Европа скажет: – Помилуйте! Разве мы насильно берем у вас хлеб ваш? Разве мы не платим вам чистым золотом и разве вы не стараетесь всеми мерами вывезти как можно больше?
Мы – Европа – с русской деревней не имеем решительно никаких дел. Мы торгуем с русскими негоциантами. Откуда и как они добывают эти горы хлеба и всякой живности – не наше дело. Сколько известно, и русские скупщики не отнимают у крестьян ничего насильно. Крестьянам нужны деньги, скупщикам – товар; является торговля, как и во всем свете, основанная на обмене менее нужного на более нужное.
Все это так. Но именно в момент обмена совершается то, что одна сторона насасывается, как пиявка, другая истекает кровью. Механизм этого обмена очень сложный, в него входит вся история народа и психология, величины едва уследимые. Обмен начинается не сейчас, он начинается издалека. Европа угрозой насилия заставляет так называемые «отсталые» народы перенимать несвойственную им, непосильную культуру, перестраиваться на манер вооруженного лагеря, принимать слишком тяжелую государственную организацию, заводить особые дорого стоящие сословия и содержать их по-европейски. Чтобы содержать современное сложное правительство, армию, флот, народу недостаточно иметь хлеб, молоко, мясо, – ему нужны деньги, и тем более денег, чем быт правящих классов дальше от национального. Или ждите военного разгрома, – говорит Европа, – ждите судьбы цветнокожих, или вооружайтесь, заводите себе европейски обученных администраторов, военных, ученых, техников, огромный, многомиллионный класс, который имеет дорогие и сложные потребности. И если сами не можете дать вашему высшему классу культурную обстановку, то мы можем взять это на себя. Но за то мы переложим на вас весь черный труд, обречем вас на экономическое рабство…
Задолго до завоевания мечом Европа соблазняет высшие классы варварских стран своею роскошью и этим заставляет усиливать внутренний гнет. Казалось бы, чем более сближаются варвары с Европой, тем легче должна слагаться их жизнь. На самом деле наоборот. До Петра простой народ жил свободнее и богаче, чем после Петра. Хотя помещики владели землею, которую обрабатывал народ, но если хоть по мере зерна приносил каждый крестьянин, то помещику уже и того было довольно. Есть предел вместимости, предел потребления, за которым все естественные продукты представляют товар, подобно воздуху и воде, при всей необходимости никому ненужный.
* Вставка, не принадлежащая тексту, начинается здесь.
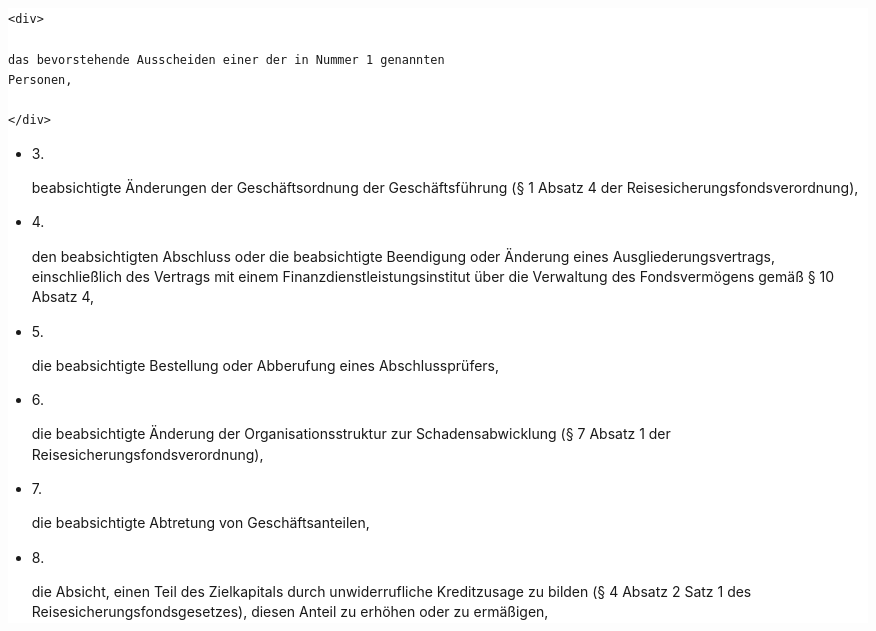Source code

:     <div>
    
    das bevorstehende Ausscheiden einer der in Nummer 1 genannten
    Personen,
    
    </div>

  - 3\.
    
    <div>
    
    beabsichtigte Änderungen der Geschäftsordnung der Geschäftsführung
    (§ 1 Absatz 4 der Reisesicherungsfondsverordnung),
    
    </div>

  - 4\.
    
    <div>
    
    den beabsichtigten Abschluss oder die beabsichtigte Beendigung oder
    Änderung eines Ausgliederungsvertrags, einschließlich des Vertrags
    mit einem Finanzdienstleistungsinstitut über die Verwaltung des
    Fondsvermögens gemäß § 10 Absatz 4,
    
    </div>

  - 5\.
    
    <div>
    
    die beabsichtigte Bestellung oder Abberufung eines Abschlussprüfers,
    
    </div>

  - 6\.
    
    <div>
    
    die beabsichtigte Änderung der Organisationsstruktur zur
    Schadensabwicklung (§ 7 Absatz 1 der
    Reisesicherungsfondsverordnung),
    
    </div>

  - 7\.
    
    <div>
    
    die beabsichtigte Abtretung von Geschäftsanteilen,
    
    </div>

  - 8\.
    
    <div>
    
    die Absicht, einen Teil des Zielkapitals durch unwiderrufliche
    Kreditzusage zu bilden (§ 4 Absatz 2 Satz 1 des
    Reisesicherungsfondsgesetzes), diesen Anteil zu erhöhen oder zu
    ermäßigen,
    
    </div>
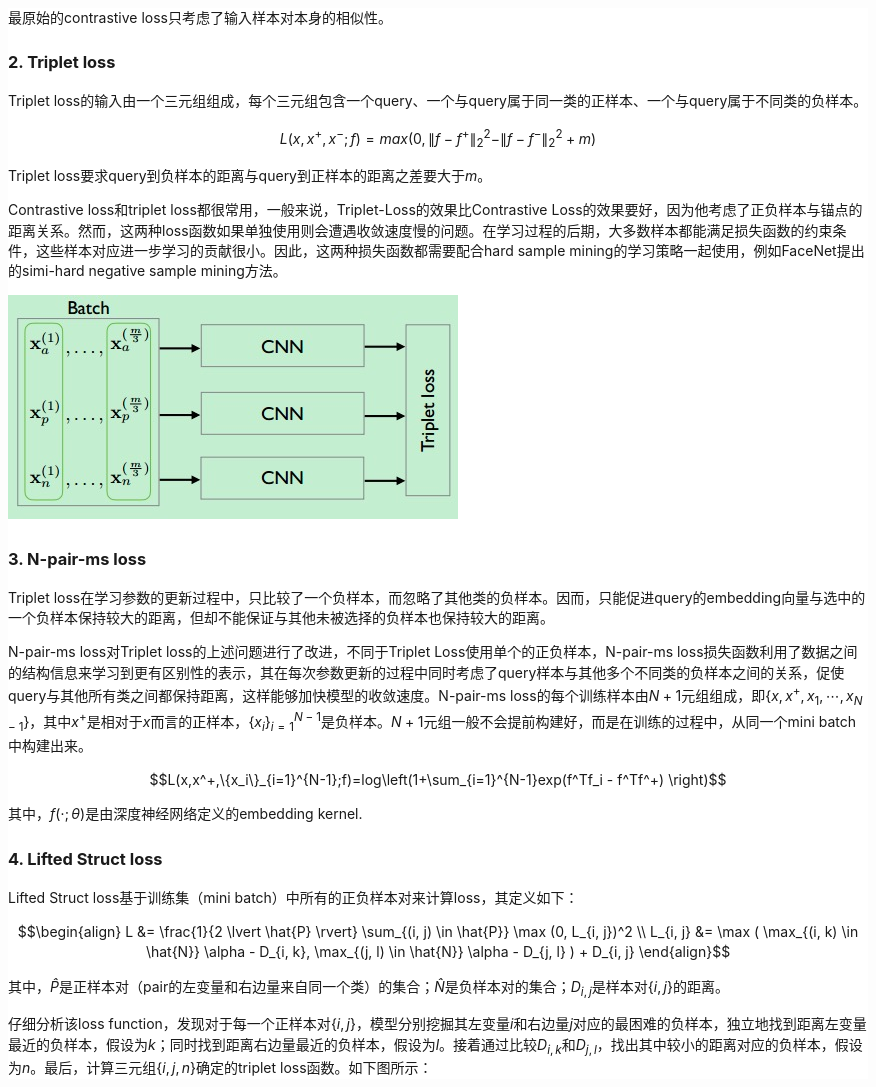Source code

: 最原始的contrastive loss只考虑了输入样本对本身的相似性。

### 2. Triplet loss

Triplet loss的输入由一个三元组组成，每个三元组包含一个query、一个与query属于同一类的正样本、一个与query属于不同类的负样本。

$$L(x,x^+,x^-;f)=max \left(0, \|f-f^+\|_2^2 -\|f-f^-\|_2^2 + m \right)$$

Triplet loss要求query到负样本的距离与query到正样本的距离之差要大于$m$。

Contrastive loss和triplet loss都很常用，一般来说，Triplet-Loss的效果比Contrastive Loss的效果要好，因为他考虑了正负样本与锚点的距离关系。然而，这两种loss函数如果单独使用则会遭遇收敛速度慢的问题。在学习过程的后期，大多数样本都能满足损失函数的约束条件，这些样本对应进一步学习的贡献很小。因此，这两种损失函数都需要配合hard sample mining的学习策略一起使用，例如FaceNet提出的simi-hard negative sample mining方法。

![triplet loss](deep-metric-learning/triplet-loss.jpg)

### 3. N-pair-ms loss

Triplet loss在学习参数的更新过程中，只比较了一个负样本，而忽略了其他类的负样本。因而，只能促进query的embedding向量与选中的一个负样本保持较大的距离，但却不能保证与其他未被选择的负样本也保持较大的距离。

N-pair-ms loss对Triplet loss的上述问题进行了改进，不同于Triplet Loss使用单个的正负样本，N-pair-ms loss损失函数利用了数据之间的结构信息来学习到更有区别性的表示，其在每次参数更新的过程中同时考虑了query样本与其他多个不同类的负样本之间的关系，促使query与其他所有类之间都保持距离，这样能够加快模型的收敛速度。N-pair-ms loss的每个训练样本由$N+1$元组组成，即$\{x, x^+, x_1, \cdots, x_{N-1} \}$，其中$x^+$是相对于$x$而言的正样本，$\{x_i\}_{i=1}^{N-1}$是负样本。$N+1$元组一般不会提前构建好，而是在训练的过程中，从同一个mini batch中构建出来。

$$L(x,x^+,\{x_i\}_{i=1}^{N-1};f)=log\left(1+\sum_{i=1}^{N-1}exp(f^Tf_i - f^Tf^+) \right)$$

其中，$f(\cdot;\theta)$是由深度神经网络定义的embedding kernel.

### 4. Lifted Struct loss

Lifted Struct loss基于训练集（mini batch）中所有的正负样本对来计算loss，其定义如下：

$$\begin{align}
L &= \frac{1}{2 \lvert \hat{P} \rvert} \sum_{(i, j) \in \hat{P}} \max (0, L_{i, j})^2 \\
L_{i, j} &= \max ( \max_{(i, k) \in \hat{N}} \alpha - D_{i, k}, \max_{(j, l) \in \hat{N}} \alpha - D_{j, l} ) + D_{i, j}
\end{align}$$

其中，$\hat{P}$是正样本对（pair的左变量和右边量来自同一个类）的集合；$\hat{N}$是负样本对的集合；$D_{i,j}$是样本对$\{i,j\}$的距离。

仔细分析该loss function，发现对于每一个正样本对$\{i,j\}$，模型分别挖掘其左变量$i$和右边量$j$对应的最困难的负样本，独立地找到距离左变量最近的负样本，假设为$k$；同时找到距离右边量最近的负样本，假设为$l$。接着通过比较$D_{i,k}$和$D_{j,l}$，找出其中较小的距离对应的负样本，假设为$n$。最后，计算三元组$\{i,j,n\}$确定的triplet loss函数。如下图所示：
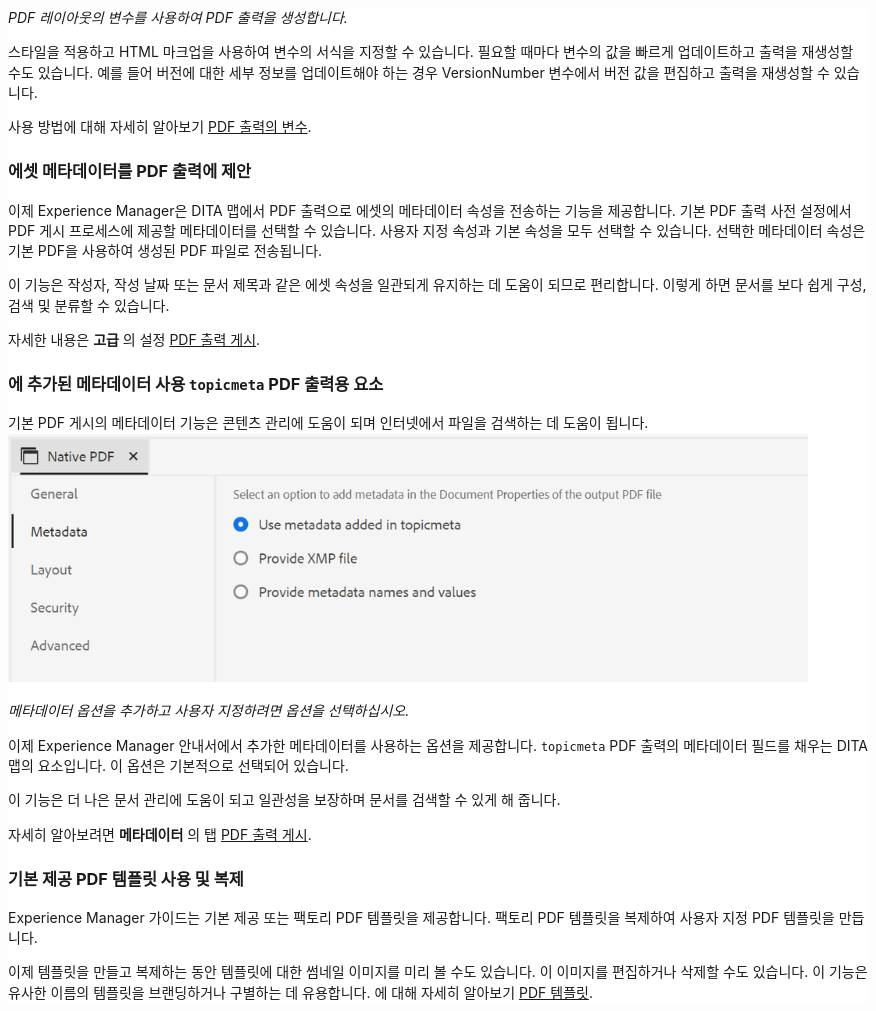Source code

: *PDF 레이아웃의 변수를 사용하여 PDF 출력을 생성합니다.*

스타일을 적용하고 HTML 마크업을 사용하여 변수의 서식을 지정할 수 있습니다.  필요할 때마다 변수의 값을 빠르게 업데이트하고 출력을 재생성할 수도 있습니다. 예를 들어 버전에 대한 세부 정보를 업데이트해야 하는 경우 VersionNumber 변수에서 버전 값을 편집하고 출력을 재생성할 수 있습니다.


사용 방법에 대해 자세히 알아보기 [PDF 출력의 변수](../native-pdf/native-pdf-variables.md).


### 에셋 메타데이터를 PDF 출력에 제안

이제 Experience Manager은 DITA 맵에서 PDF 출력으로 에셋의 메타데이터 속성을 전송하는 기능을 제공합니다.
기본 PDF 출력 사전 설정에서 PDF 게시 프로세스에 제공할 메타데이터를 선택할 수 있습니다. 사용자 지정 속성과 기본 속성을 모두 선택할 수 있습니다.  선택한 메타데이터 속성은 기본 PDF을 사용하여 생성된 PDF 파일로 전송됩니다.

이 기능은 작성자, 작성 날짜 또는 문서 제목과 같은 에셋 속성을 일관되게 유지하는 데 도움이 되므로 편리합니다. 이렇게 하면 문서를 보다 쉽게 구성, 검색 및 분류할 수 있습니다.

자세한 내용은 **고급** 의 설정 [PDF 출력 게시](../web-editor/native-pdf-web-editor.md).

### 에 추가된 메타데이터 사용 `topicmeta` PDF 출력용 요소

기본 PDF 게시의 메타데이터 기능은 콘텐츠 관리에 도움이 되며 인터넷에서 파일을 검색하는 데 도움이 됩니다.
<img src="assets/pdf-metadata-4-4.png" alt="메타데이터 탭" width="800">

*메타데이터 옵션을 추가하고 사용자 지정하려면 옵션을 선택하십시오.*

이제 Experience Manager 안내서에서 추가한 메타데이터를 사용하는 옵션을 제공합니다. `topicmeta` PDF 출력의 메타데이터 필드를 채우는 DITA 맵의 요소입니다. 이 옵션은 기본적으로 선택되어 있습니다.

이 기능은 더 나은 문서 관리에 도움이 되고 일관성을 보장하며 문서를 검색할 수 있게 해 줍니다.

자세히 알아보려면 **메타데이터** 의 탭 [PDF 출력 게시](../web-editor/native-pdf-web-editor.md).

### 기본 제공 PDF 템플릿 사용 및 복제

Experience Manager 가이드는 기본 제공 또는 팩토리 PDF 템플릿을 제공합니다. 팩토리 PDF 템플릿을 복제하여 사용자 지정 PDF 템플릿을 만듭니다.

이제 템플릿을 만들고 복제하는 동안 템플릿에 대한 썸네일 이미지를 미리 볼 수도 있습니다. 이 이미지를 편집하거나 삭제할 수도 있습니다. 이 기능은 유사한 이름의 템플릿을 브랜딩하거나 구별하는 데 유용합니다.
에 대해 자세히 알아보기 [PDF 템플릿](../native-pdf/pdf-template.md).
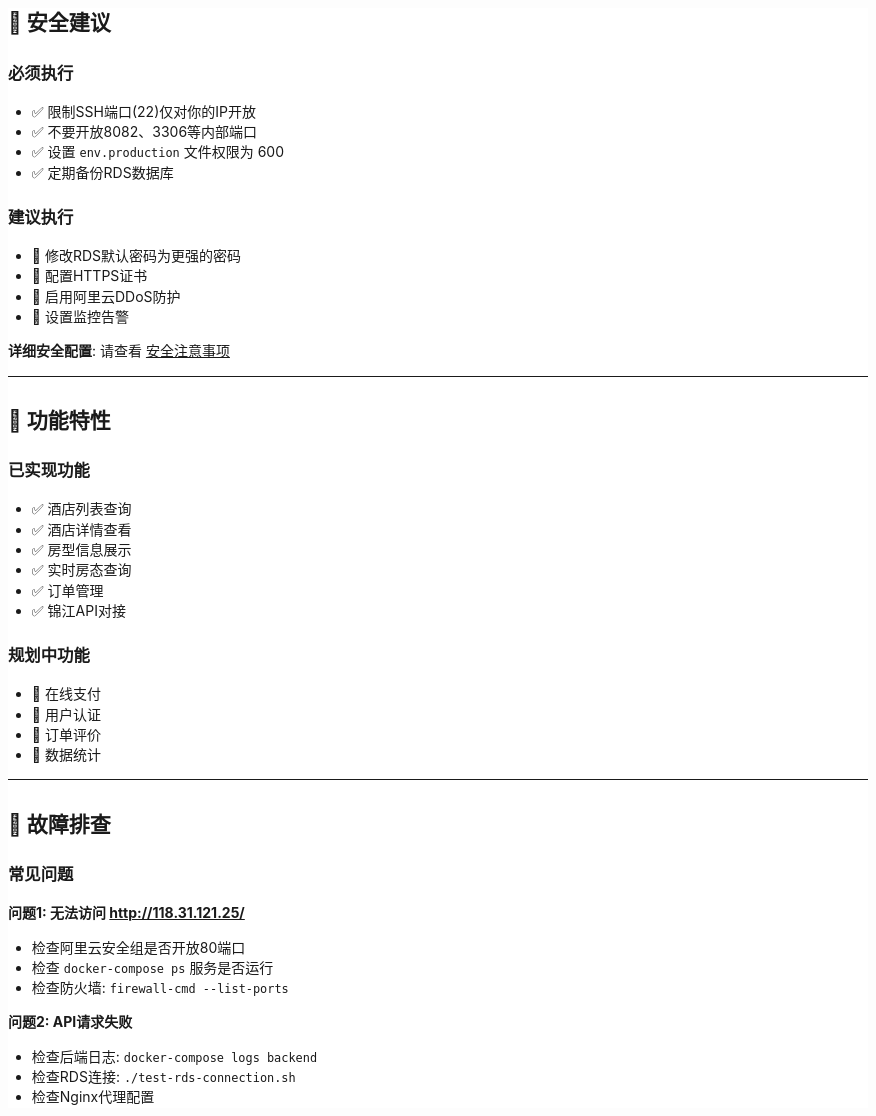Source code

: 
## 🔐 安全建议

### 必须执行
- ✅ 限制SSH端口(22)仅对你的IP开放
- ✅ 不要开放8082、3306等内部端口
- ✅ 设置 `env.production` 文件权限为 600
- ✅ 定期备份RDS数据库

### 建议执行
- 🔄 修改RDS默认密码为更强的密码
- 🔄 配置HTTPS证书
- 🔄 启用阿里云DDoS防护
- 🔄 设置监控告警

**详细安全配置**: 请查看 [安全注意事项](SECURITY-NOTES.md)

---

## 🎯 功能特性

### 已实现功能
- ✅ 酒店列表查询
- ✅ 酒店详情查看
- ✅ 房型信息展示
- ✅ 实时房态查询
- ✅ 订单管理
- ✅ 锦江API对接

### 规划中功能
- 🚧 在线支付
- 🚧 用户认证
- 🚧 订单评价
- 🚧 数据统计

---

## 🐛 故障排查

### 常见问题

**问题1: 无法访问 http://118.31.121.25/**
- 检查阿里云安全组是否开放80端口
- 检查 `docker-compose ps` 服务是否运行
- 检查防火墙: `firewall-cmd --list-ports`

**问题2: API请求失败**
- 检查后端日志: `docker-compose logs backend`
- 检查RDS连接: `./test-rds-connection.sh`
- 检查Nginx代理配置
Пока наши захолустные помещики плохо знали, что есть Европа, что существуют тысячи блестящих любопытных вещей, которые можно обменять на хлеб, сало, кожи, они сидели по усадьбам, обложенные многолетними скирдами хлеба и кладовыми, и не было прямо-таки предлога для слишком жестокого угнетения народа. Что можно было взять от пахаря, кроме деревенских припасов? Но их и так было много. Чем был старый помещик для мужика, – тем было и патриархальное правительство для всей страны. Внутренний гнет развивался по мере того, как мы знакомились с Европой, когда получили возможность менять хлеб на бусы. Тогда – и только тогда – повинности мужика стали казаться малыми, зазвучало в воздухе: «давай, давай, давай», потребовалось крутое прикрепление к земле, потребовались плети и жестокие законы. Высший класс отсталого народа, ослепленный бусами, почувствовал, что ему необходимы тысячи вещей, до такой степени не нужных, что еще вчера о них он не имел понятия.
Внедрение так называемой европейской культуры всюду легло тяжелым гнетом на народные массы. Народу пришлось не только добывать себе и господам хлеб насущный, но и оплачивать бесчисленное множество вещей излишних, составляющих предмет моды, т. е. помешательства хотя невинного, но ненасытного. К удивлению поклонников прогресса, чем теснее сближались с Европой восточные страны, тем сильнее в них развивалось крепостное право, тем быстрее развивались налоги, идущие на содержание культурного класса, тем быстрее росли государственные долги, тем окончательнее страны беднели и тем бесспорнее теряли вместе со своею национальною культурою – всякую иную.
У нас как-то плохо замечают, что соблазненный чужою культурою высший класс перестает быть аристократией своего народа. Он делается чужою аристократией и уже действует в своей стране, как в чужой, без уважения к ее началам, без желания доводить их до совершенства. До сближения с Европой мы имели, как и всякий народ, свою национальную знать, представителей какой ни на есть, но народной культуры. Сословие бояр у нас было – как лорды в Англии или бароны в Германии – учреждением органически-народным, и даже более народным: у нас дворянство не было потомством завоевателей.